The fact that biometric measurements, particularly of BP, were taken at different times of day means that the possible effects of circadian rhythms should be taken into consideration. The classification of hypertensive, pre-hypertensive or normotensive was based on three readings at 10-minute intervals on a single day. It is also possible that the “white-coat effect” may have raised BP levels. However, the fact that the assessment took place in the familiar surroundings of school, and that the investigators did not wear white coats, may have reduced such an effect. It should also be borne in mind that in this age-group, the ability of the cardiovascular system to adapt to stress should prevent BP from rising to the pathological levels seen in our study. Other methodological limitations to take into consideration when analyzing the results are the fact that this was a convenience sample, the measuring equipment used (scales, stadiometer and digital sphygmomanometer), the measurement procedures, and observation bias.

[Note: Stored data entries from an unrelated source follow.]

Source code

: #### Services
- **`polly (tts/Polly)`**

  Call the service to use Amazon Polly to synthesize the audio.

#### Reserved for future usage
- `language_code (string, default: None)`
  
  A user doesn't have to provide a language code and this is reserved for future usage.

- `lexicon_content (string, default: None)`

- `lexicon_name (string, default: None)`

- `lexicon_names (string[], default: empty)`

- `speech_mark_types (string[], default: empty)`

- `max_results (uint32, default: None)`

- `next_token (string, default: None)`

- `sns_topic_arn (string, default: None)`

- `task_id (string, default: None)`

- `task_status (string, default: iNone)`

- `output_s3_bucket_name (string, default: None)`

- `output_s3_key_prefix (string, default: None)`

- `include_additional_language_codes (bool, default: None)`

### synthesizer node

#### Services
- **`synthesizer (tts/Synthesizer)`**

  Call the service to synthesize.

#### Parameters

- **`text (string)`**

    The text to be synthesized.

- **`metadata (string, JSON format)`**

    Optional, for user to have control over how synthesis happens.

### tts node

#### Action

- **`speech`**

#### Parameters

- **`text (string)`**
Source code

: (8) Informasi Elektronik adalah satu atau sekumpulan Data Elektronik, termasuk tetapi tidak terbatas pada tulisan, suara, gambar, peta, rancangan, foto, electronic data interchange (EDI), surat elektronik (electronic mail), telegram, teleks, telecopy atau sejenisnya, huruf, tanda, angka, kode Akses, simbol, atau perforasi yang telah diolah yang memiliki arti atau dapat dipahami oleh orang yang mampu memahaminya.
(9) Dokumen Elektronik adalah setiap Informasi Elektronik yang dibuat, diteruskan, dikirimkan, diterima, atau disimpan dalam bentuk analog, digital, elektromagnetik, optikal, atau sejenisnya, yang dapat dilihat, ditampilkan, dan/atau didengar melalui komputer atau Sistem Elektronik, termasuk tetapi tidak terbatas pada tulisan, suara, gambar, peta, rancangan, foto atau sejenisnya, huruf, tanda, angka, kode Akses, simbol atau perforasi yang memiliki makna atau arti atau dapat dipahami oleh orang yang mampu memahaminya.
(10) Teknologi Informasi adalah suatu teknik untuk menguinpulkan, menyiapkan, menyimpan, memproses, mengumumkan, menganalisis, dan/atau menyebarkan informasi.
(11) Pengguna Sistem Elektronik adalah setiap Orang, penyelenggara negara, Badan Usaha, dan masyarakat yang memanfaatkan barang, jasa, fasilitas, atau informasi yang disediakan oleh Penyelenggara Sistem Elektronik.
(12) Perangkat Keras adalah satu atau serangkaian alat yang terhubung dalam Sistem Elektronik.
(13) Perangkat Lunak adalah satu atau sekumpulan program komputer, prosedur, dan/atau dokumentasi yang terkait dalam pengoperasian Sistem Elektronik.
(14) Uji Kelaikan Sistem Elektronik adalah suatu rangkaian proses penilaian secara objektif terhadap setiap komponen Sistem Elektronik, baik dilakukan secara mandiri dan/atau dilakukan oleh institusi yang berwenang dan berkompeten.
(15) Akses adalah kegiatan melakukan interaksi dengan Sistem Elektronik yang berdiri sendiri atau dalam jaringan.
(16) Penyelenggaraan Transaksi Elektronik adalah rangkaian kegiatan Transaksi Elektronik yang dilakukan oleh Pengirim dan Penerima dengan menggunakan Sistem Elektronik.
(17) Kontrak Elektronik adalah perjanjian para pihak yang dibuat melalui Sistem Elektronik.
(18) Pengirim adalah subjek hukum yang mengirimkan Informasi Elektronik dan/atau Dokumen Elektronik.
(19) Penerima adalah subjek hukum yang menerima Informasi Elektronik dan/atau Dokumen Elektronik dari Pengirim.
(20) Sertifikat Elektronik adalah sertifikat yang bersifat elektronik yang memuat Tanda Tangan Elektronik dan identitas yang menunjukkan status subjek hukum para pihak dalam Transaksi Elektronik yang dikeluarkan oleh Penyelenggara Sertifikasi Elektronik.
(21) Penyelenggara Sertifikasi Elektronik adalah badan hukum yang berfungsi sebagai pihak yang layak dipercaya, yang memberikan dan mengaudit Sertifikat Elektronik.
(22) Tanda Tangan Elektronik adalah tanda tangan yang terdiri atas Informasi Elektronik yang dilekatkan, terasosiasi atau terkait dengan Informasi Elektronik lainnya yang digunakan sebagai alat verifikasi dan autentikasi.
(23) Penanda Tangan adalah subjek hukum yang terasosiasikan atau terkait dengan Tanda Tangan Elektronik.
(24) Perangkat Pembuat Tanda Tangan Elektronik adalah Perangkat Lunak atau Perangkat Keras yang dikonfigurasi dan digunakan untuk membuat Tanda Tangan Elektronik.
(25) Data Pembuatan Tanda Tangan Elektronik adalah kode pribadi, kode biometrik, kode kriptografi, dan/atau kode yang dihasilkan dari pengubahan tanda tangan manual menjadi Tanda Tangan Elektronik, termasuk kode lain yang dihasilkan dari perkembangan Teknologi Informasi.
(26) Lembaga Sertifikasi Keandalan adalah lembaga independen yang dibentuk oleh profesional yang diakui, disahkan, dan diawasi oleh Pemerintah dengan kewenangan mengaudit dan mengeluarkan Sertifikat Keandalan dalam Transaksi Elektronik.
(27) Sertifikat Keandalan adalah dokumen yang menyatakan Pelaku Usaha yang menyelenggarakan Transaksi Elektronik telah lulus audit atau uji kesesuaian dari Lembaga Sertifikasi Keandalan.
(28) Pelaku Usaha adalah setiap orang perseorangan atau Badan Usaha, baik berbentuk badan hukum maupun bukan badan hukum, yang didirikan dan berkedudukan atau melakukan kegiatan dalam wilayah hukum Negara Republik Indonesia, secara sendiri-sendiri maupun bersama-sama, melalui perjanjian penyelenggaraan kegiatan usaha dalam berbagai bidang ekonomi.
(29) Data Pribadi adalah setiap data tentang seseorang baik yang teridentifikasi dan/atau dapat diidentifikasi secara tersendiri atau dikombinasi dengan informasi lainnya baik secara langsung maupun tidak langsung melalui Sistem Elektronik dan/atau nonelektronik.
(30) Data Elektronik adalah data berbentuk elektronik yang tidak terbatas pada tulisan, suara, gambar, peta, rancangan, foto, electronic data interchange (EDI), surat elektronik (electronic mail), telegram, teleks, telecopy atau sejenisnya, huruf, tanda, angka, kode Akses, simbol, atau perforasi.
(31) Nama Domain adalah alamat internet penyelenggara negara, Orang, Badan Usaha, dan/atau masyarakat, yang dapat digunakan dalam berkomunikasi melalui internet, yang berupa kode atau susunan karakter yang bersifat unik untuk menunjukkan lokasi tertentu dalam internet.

The results of this study should help to alert society and the medical community to the current problem of hypertension in adolescents, a subject that has been little studied. In Portugal, the issue requires a more systematic approach, especially in terms of compliance with the guidelines on hypertension in children and adolescents, as is happening at the international level. Further studies are required, particularly on an outpatient basis, which could minimize some of the limitations pointed out above. There is also a need for studies on the prevalence of hypertension in younger age-groups, to gain a wider knowledge of the problem. Finally, more attention should be paid to regular BP measurement in adolescents, and more effort should be put into programs aimed at educating young people about healthy lifestyles, particularly the importance of regular exercise and a balanced diet.

The authors have no conflicts of interest to declare.